■ **WHAT THE TASK REQUIRES**
Show every line of the records that contains the string "dengan", copied in full. Case counts.

■ **ENTRIES PROVIDED**
╔══
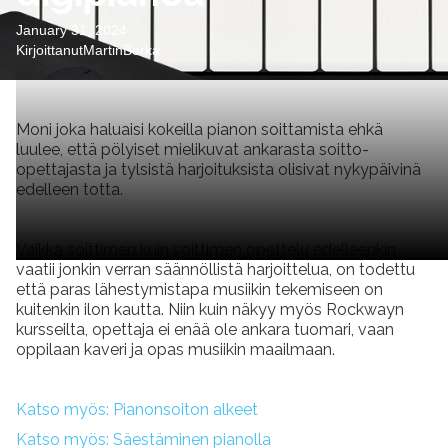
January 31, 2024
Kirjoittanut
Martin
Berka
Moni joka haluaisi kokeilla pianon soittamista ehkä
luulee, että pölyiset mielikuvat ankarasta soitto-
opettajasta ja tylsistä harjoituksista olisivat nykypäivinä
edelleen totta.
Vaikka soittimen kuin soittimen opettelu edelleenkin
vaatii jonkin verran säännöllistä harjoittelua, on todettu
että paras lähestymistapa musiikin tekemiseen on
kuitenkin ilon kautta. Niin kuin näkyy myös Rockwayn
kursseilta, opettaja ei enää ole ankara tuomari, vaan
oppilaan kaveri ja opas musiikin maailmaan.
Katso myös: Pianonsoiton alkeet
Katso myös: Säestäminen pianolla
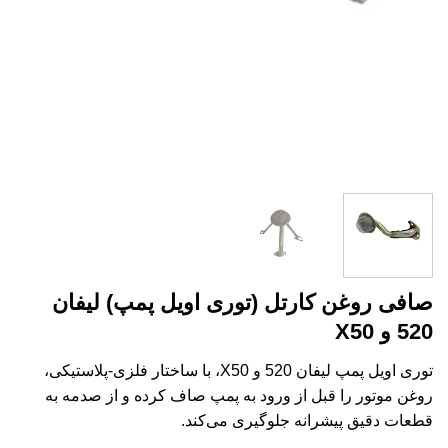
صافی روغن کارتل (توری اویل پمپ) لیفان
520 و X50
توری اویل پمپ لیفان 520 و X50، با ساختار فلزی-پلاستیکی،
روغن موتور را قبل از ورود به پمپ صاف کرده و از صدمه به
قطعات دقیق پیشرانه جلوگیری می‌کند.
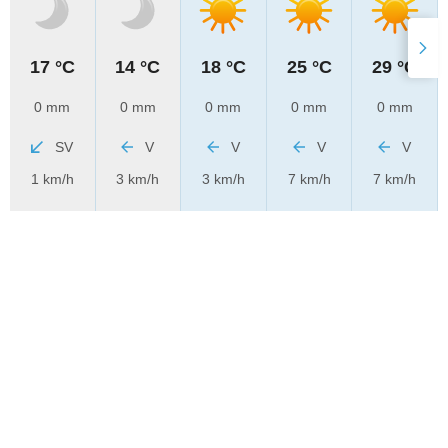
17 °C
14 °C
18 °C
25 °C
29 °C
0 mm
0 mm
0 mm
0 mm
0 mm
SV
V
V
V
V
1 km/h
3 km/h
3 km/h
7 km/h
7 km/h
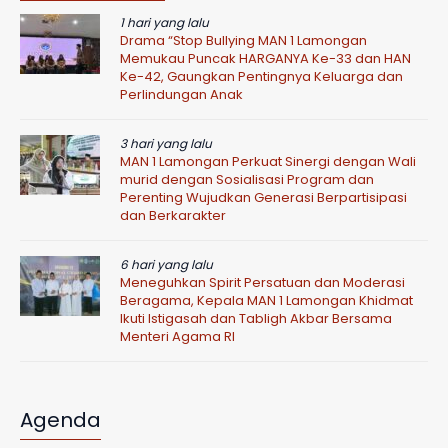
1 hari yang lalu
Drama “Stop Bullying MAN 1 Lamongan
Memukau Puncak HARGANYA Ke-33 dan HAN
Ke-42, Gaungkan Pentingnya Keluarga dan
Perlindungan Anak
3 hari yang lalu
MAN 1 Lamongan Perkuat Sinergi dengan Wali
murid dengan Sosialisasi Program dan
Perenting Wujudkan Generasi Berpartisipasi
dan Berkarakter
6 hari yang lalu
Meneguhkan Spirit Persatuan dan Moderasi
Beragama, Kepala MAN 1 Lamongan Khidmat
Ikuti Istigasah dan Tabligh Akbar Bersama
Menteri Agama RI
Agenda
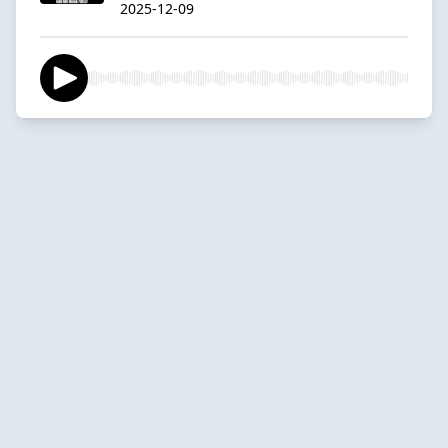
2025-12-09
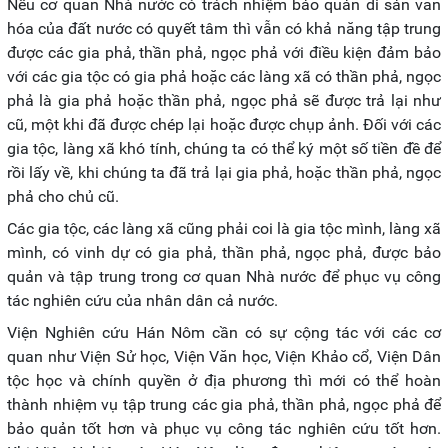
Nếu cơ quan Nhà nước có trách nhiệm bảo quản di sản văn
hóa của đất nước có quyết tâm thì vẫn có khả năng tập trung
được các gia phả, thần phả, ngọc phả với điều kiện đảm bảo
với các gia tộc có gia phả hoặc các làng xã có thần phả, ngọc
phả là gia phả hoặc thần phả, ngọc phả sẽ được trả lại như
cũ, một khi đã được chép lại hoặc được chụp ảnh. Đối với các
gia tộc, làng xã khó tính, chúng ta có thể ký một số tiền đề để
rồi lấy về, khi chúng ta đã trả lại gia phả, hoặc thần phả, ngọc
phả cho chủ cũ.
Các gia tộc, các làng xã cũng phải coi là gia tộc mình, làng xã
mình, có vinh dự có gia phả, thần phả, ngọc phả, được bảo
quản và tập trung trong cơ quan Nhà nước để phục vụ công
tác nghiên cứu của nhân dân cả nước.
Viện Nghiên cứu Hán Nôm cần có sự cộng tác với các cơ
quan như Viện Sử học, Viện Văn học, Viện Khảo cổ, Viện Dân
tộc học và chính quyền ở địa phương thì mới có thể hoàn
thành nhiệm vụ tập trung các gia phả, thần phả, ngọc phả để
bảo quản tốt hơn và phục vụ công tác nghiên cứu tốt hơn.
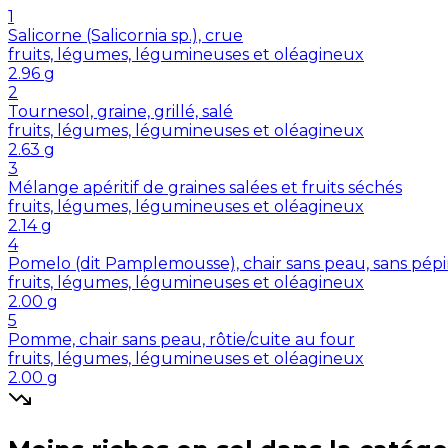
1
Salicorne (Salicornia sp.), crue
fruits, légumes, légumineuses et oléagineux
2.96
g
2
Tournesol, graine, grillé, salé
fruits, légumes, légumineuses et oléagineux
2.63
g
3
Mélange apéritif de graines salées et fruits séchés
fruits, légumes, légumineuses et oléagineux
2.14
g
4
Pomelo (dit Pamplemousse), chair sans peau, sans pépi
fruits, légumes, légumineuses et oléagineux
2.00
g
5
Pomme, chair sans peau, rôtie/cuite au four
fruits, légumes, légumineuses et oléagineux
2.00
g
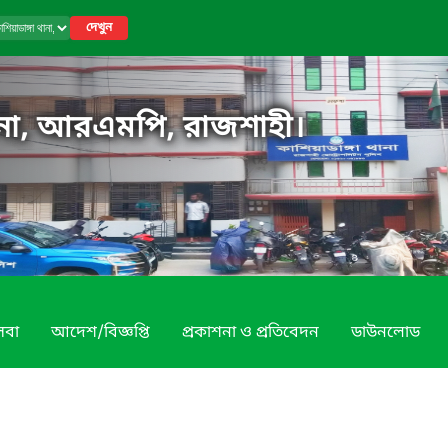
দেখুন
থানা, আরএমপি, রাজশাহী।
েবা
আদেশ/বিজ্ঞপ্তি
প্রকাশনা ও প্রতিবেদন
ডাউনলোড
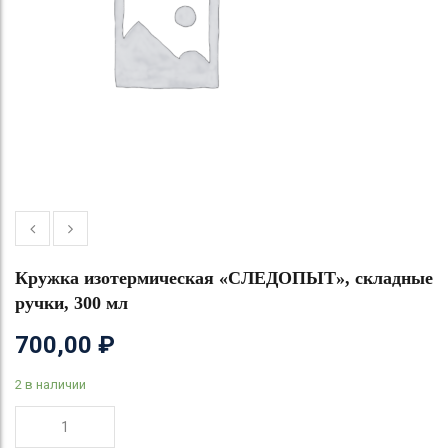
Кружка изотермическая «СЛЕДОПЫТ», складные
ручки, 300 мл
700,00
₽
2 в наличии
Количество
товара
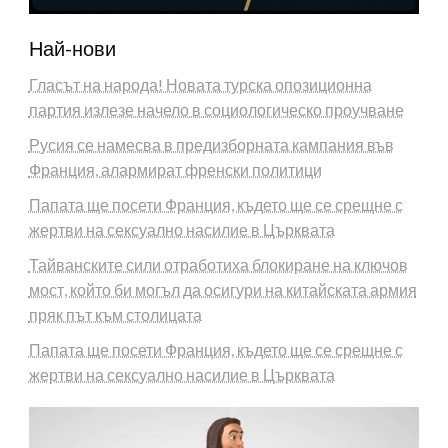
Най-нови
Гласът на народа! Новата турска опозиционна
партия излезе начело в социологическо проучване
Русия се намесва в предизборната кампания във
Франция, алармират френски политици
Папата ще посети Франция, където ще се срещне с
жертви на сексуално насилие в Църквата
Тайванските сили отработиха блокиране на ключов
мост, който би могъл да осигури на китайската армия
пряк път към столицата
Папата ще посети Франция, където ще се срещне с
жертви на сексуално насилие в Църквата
╚══
■ **ANSWER SPACE**
MAN 1 Lamongan Perkuat Sinergi dengan Wali
murid dengan Sosialisasi Program dan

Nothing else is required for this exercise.